> **Experimente**:
Imprima, sem nenhuma alteração, a parte do texto sobre grilagem de terras que começa em "Além disso, a" e termina em "tipo de crime.".
:: Trecho citado
O que pode ser feito?

Para solucionar o problema da grilagem de terra há várias coisas a serem feitas. A ponta deste tipo de crime está na conivência, obviamente com vantagens financeiras, de cartorários, funcionários públicos e autoridades locais. Muitos cartórios já estão sob intervenção da Justiça como os de Altamira e São Félix do Xingu, ambos no Pará. Além disso, é necessário ampliar a fiscalização das terras públicas, o que é difícil pelo pouco número de funcionários, além dos problemas estruturais dos órgãos públicos.

Além disso, era preciso unificar as informações dos diversos órgãos envolvidos no assunto como Receita Federal, Fundação Nacional do Índio (Funai), Incra, Ibama, institutos de terras estaduais, cartórios de registro de imóveis, Justiças estaduais e federal. Uma solução preconizada é a criação de um registro único de terras, sejam privadas ou públicas. Tal procedimento, sugerido há anos, nunca saiu do papel na prática.

Além disso, a grilagem e seus crimes conseqüentes não têm sido punidos com efetividade. Uma das razões é a facilidade jurídica que a legislação e o sistema judiciário brasileiro acabam criando para este tipo de crime.
::::
:: Dados para revisão
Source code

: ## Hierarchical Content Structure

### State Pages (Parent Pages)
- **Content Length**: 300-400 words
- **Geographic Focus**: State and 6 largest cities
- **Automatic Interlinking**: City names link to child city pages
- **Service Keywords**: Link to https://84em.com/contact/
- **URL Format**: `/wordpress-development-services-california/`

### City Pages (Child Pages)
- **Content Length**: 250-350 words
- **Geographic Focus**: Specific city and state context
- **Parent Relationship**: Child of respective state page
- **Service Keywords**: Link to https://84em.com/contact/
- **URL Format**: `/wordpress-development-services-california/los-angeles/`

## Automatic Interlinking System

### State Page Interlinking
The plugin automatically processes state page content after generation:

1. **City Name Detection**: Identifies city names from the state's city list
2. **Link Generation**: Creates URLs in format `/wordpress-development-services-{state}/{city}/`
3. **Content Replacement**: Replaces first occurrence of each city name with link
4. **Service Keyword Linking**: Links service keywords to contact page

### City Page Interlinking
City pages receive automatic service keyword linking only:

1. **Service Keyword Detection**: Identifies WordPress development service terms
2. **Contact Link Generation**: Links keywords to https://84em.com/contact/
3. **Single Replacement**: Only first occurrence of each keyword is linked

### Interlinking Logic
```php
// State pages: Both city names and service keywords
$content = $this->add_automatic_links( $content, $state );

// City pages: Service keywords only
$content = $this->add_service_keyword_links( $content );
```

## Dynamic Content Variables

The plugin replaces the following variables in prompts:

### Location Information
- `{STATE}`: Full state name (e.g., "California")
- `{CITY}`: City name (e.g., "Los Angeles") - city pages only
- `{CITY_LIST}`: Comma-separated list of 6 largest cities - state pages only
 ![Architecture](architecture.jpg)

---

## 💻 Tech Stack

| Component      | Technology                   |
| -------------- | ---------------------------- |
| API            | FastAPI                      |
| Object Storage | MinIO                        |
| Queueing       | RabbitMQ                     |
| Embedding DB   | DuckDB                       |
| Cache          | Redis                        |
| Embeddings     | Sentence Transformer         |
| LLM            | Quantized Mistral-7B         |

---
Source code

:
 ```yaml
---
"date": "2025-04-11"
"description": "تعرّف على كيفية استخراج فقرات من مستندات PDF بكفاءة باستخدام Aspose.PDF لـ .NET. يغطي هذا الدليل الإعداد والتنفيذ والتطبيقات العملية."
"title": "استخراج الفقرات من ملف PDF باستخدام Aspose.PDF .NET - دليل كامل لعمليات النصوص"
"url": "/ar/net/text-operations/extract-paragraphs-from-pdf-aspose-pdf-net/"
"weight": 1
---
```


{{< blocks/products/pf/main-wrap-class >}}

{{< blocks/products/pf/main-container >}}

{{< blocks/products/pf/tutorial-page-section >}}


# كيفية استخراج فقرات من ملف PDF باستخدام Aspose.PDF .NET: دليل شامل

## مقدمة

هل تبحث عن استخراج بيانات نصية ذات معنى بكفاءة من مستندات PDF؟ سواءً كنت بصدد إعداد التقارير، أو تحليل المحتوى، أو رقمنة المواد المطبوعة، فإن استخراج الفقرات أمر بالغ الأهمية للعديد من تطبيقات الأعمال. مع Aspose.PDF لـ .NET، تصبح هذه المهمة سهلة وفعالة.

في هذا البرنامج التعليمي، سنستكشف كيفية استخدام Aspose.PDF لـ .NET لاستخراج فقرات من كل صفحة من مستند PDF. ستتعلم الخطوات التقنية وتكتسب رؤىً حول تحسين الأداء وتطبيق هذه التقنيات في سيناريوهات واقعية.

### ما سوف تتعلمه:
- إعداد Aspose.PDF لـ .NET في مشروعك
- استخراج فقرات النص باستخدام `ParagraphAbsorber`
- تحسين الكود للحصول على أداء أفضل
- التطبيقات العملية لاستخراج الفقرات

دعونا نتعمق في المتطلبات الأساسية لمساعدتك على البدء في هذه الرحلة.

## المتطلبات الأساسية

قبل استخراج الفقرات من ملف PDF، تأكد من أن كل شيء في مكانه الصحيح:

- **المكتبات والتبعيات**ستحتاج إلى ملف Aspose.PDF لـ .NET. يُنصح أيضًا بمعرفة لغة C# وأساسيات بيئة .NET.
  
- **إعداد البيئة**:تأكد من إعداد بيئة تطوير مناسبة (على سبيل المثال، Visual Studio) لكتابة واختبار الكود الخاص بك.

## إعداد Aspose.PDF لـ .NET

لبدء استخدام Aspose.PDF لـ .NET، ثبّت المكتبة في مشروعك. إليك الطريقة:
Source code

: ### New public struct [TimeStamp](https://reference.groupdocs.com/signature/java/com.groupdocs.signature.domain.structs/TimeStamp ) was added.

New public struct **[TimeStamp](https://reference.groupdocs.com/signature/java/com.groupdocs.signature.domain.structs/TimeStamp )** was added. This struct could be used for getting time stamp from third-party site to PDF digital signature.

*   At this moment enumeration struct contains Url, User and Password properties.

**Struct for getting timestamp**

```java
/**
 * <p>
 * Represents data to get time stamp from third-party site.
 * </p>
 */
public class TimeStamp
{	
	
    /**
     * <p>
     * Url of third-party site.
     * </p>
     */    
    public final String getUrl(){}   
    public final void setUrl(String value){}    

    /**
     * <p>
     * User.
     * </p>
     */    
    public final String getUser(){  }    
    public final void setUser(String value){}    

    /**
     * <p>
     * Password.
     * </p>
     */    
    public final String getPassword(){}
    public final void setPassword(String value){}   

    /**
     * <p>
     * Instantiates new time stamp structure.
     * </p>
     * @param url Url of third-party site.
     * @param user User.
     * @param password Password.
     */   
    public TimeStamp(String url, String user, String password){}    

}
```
::::
> **Resultado abaixo**:
Além disso, a grilagem e seus crimes conseqüentes não têm sido punidos com efetividade. Uma das razões é a facilidade jurídica que a legislação e o sistema judiciário brasileiro acabam criando para este tipo de crime.